#### 任务内容:
把下面清单里含有字符串“clef”的每一行都摘录出来，大小写须完全一致。
━━━━━━━━━━
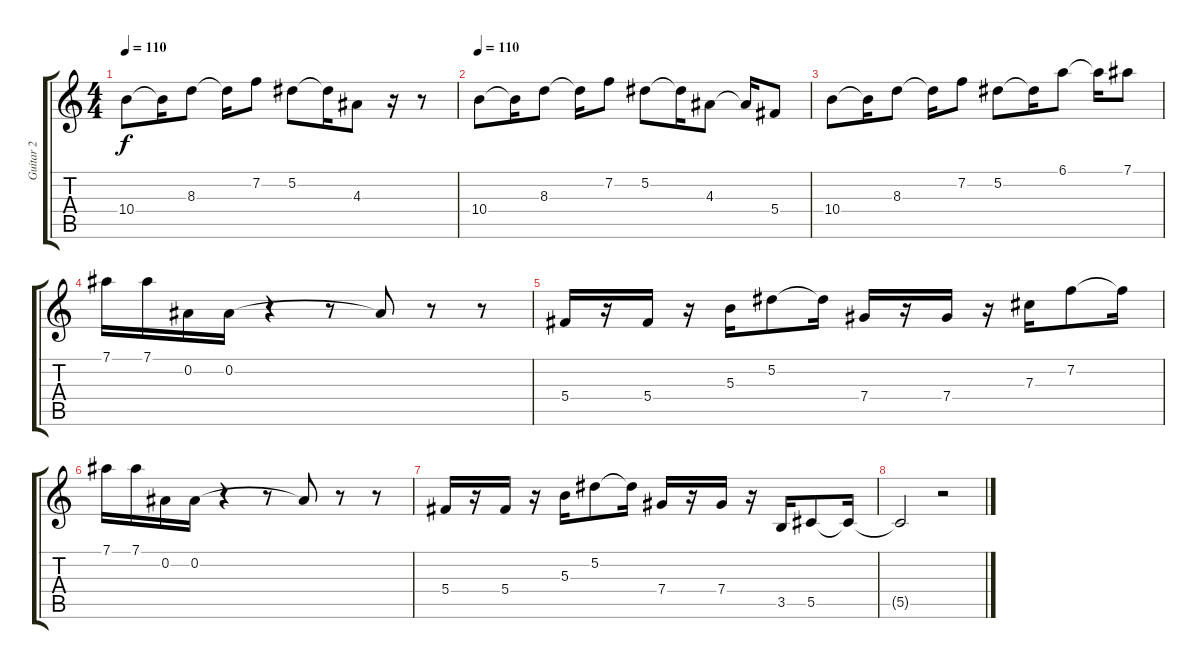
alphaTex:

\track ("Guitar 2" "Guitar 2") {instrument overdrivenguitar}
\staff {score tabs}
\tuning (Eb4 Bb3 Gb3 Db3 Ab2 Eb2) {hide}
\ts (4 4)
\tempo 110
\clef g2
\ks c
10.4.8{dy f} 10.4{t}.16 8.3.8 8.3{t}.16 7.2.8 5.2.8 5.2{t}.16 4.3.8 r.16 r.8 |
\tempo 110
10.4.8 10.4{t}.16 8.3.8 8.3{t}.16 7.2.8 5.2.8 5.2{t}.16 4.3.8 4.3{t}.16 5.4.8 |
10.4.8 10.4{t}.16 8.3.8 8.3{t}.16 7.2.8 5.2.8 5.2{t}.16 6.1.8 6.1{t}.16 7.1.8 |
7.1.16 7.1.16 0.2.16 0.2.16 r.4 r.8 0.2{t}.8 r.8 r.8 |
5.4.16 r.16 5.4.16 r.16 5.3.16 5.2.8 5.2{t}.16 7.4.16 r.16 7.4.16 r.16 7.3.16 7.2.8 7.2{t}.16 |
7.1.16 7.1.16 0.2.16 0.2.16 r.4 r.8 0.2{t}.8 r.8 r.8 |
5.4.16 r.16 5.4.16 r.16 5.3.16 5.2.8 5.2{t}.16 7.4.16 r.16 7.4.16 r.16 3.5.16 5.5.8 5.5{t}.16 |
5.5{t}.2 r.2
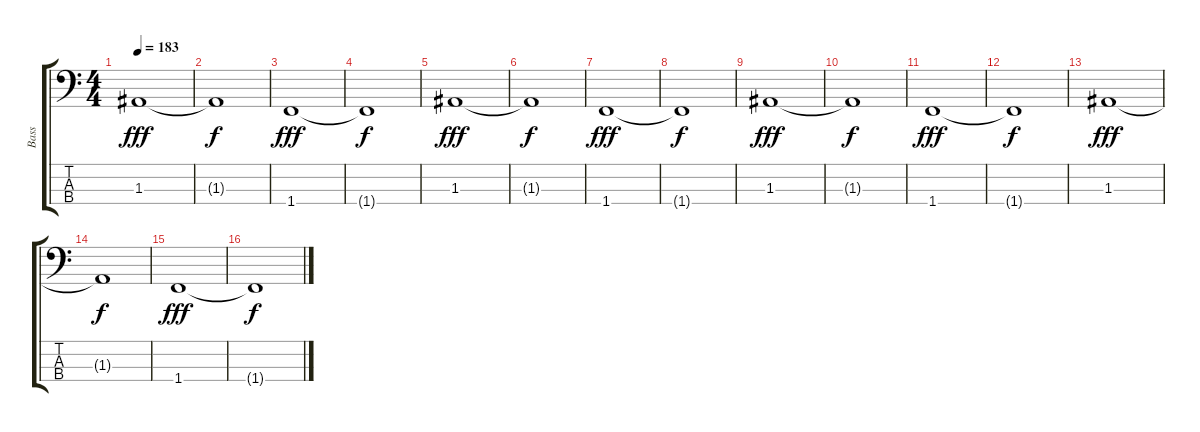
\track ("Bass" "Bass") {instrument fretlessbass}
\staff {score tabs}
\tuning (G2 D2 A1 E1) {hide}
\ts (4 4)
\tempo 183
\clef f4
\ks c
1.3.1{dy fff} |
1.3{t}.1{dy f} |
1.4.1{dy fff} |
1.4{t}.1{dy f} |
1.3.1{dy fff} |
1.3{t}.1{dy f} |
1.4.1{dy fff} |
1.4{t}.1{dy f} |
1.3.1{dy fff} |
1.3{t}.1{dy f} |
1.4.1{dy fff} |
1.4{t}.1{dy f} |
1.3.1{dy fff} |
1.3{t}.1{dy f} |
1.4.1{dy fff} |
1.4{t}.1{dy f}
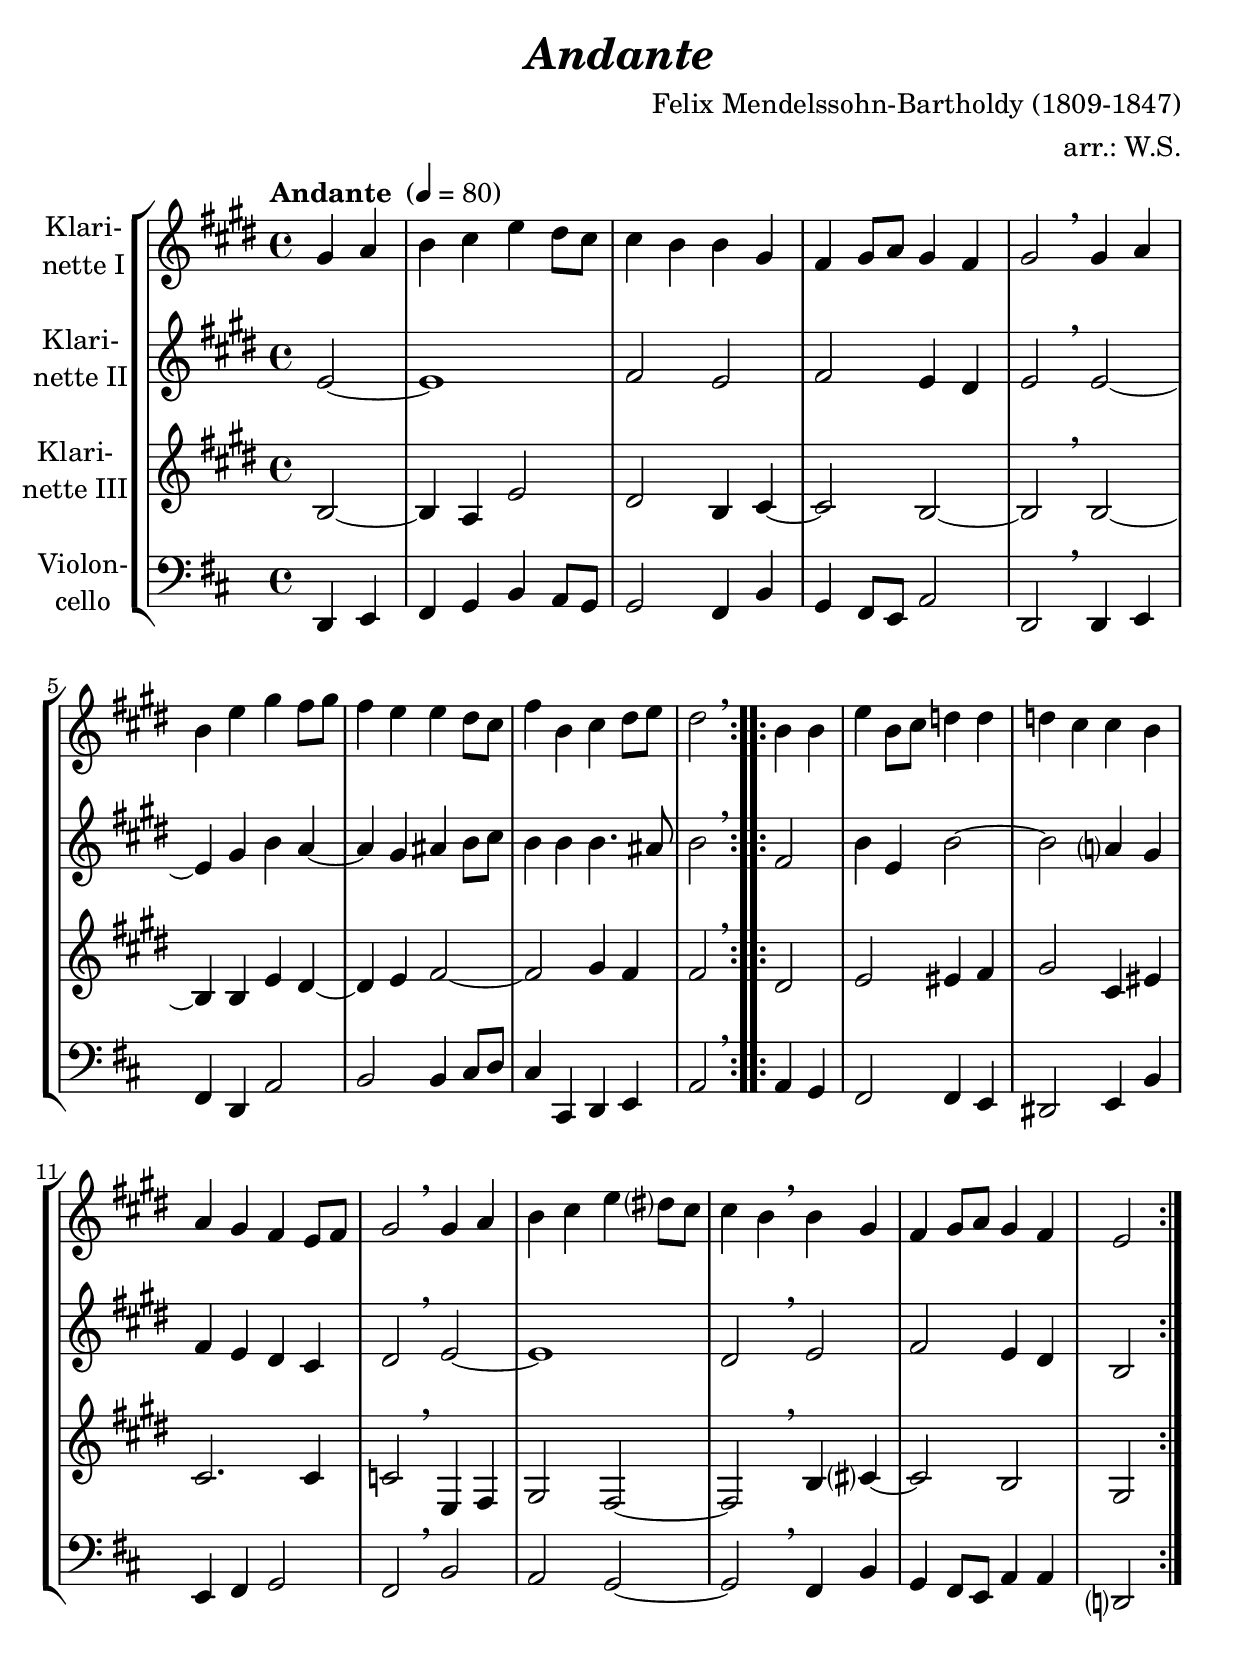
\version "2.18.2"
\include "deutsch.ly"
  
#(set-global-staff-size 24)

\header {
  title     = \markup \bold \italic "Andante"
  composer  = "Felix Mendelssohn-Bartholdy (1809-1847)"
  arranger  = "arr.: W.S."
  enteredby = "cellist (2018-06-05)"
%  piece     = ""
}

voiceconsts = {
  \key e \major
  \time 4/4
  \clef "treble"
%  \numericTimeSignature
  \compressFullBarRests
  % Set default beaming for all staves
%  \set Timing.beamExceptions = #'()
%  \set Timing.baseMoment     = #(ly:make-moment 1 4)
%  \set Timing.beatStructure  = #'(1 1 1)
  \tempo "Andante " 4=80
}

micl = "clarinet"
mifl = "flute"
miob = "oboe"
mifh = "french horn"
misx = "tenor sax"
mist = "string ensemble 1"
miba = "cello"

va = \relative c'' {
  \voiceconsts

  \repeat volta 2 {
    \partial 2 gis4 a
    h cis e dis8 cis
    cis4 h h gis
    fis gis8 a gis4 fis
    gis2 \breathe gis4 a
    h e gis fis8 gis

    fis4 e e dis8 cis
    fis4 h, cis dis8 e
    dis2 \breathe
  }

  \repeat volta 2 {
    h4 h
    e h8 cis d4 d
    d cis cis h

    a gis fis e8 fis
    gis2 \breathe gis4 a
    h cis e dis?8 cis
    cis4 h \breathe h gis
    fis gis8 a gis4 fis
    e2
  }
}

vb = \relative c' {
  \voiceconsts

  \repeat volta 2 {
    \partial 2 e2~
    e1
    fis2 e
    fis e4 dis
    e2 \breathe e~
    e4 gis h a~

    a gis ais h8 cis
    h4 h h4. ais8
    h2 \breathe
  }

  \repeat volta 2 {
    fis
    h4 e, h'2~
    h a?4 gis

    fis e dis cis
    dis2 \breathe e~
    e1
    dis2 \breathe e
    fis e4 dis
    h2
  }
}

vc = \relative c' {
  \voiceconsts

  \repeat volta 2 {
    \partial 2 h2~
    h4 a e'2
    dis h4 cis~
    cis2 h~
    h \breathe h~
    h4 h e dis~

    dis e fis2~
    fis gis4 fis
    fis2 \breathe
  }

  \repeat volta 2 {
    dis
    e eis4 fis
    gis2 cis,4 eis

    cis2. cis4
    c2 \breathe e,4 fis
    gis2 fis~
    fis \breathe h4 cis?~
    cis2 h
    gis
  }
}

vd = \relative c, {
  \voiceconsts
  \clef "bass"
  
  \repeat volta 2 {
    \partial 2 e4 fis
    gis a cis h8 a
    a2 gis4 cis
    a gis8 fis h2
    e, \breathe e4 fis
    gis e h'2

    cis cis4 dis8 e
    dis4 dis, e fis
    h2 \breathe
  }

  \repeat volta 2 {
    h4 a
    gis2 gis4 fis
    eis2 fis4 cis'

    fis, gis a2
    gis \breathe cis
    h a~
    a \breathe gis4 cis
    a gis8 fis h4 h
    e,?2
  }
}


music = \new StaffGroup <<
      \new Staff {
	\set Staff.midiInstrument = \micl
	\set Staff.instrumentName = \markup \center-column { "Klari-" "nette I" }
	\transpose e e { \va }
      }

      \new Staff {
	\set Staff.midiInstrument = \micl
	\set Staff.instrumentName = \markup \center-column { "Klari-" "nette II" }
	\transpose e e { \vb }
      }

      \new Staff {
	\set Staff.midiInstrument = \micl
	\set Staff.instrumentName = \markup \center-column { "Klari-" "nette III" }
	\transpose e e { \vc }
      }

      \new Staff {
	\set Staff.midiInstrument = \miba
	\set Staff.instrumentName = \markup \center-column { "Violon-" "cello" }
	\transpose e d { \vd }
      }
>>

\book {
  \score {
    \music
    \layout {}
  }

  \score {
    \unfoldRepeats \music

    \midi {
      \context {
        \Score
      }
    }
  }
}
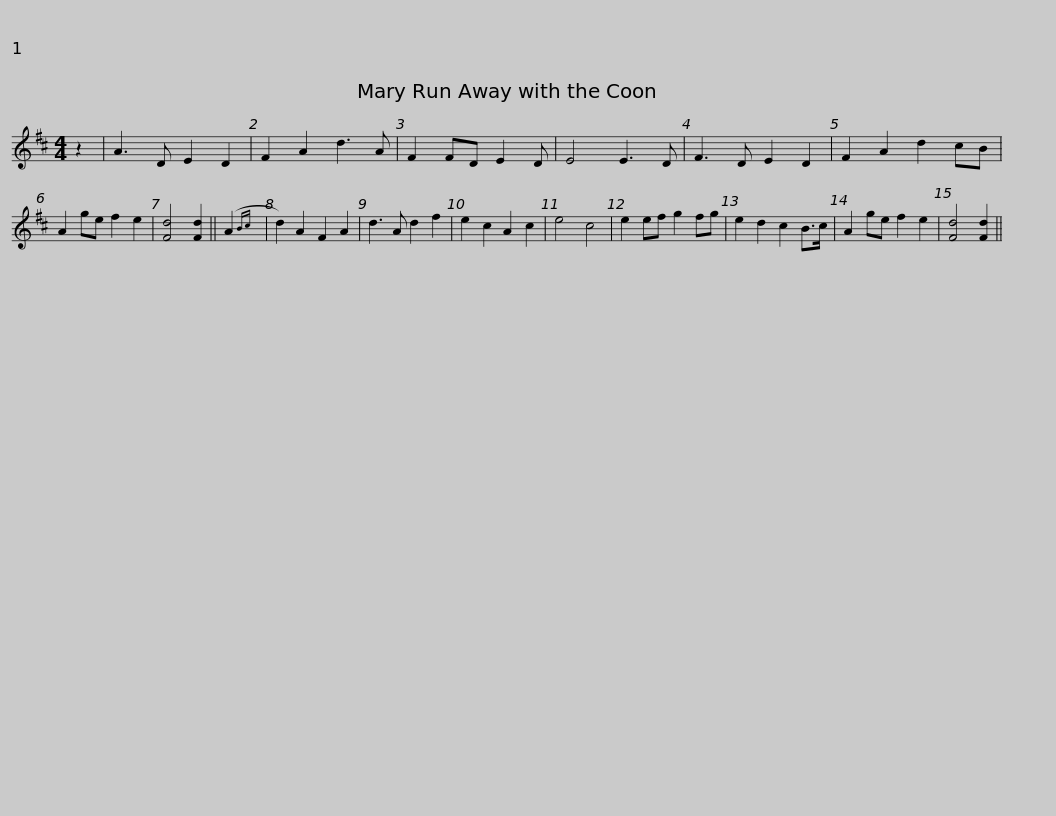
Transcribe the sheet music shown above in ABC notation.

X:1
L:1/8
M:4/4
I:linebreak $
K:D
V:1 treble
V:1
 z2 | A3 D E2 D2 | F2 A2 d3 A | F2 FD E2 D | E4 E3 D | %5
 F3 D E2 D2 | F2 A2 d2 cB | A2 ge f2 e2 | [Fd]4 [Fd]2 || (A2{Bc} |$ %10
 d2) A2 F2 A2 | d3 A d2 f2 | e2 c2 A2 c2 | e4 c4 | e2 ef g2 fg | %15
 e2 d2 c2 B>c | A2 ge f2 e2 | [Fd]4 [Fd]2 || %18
━━━━━━━━━━
#### 本题解答:
\clef g2
\clef f4
  \clef "treble"
  \clef "bass"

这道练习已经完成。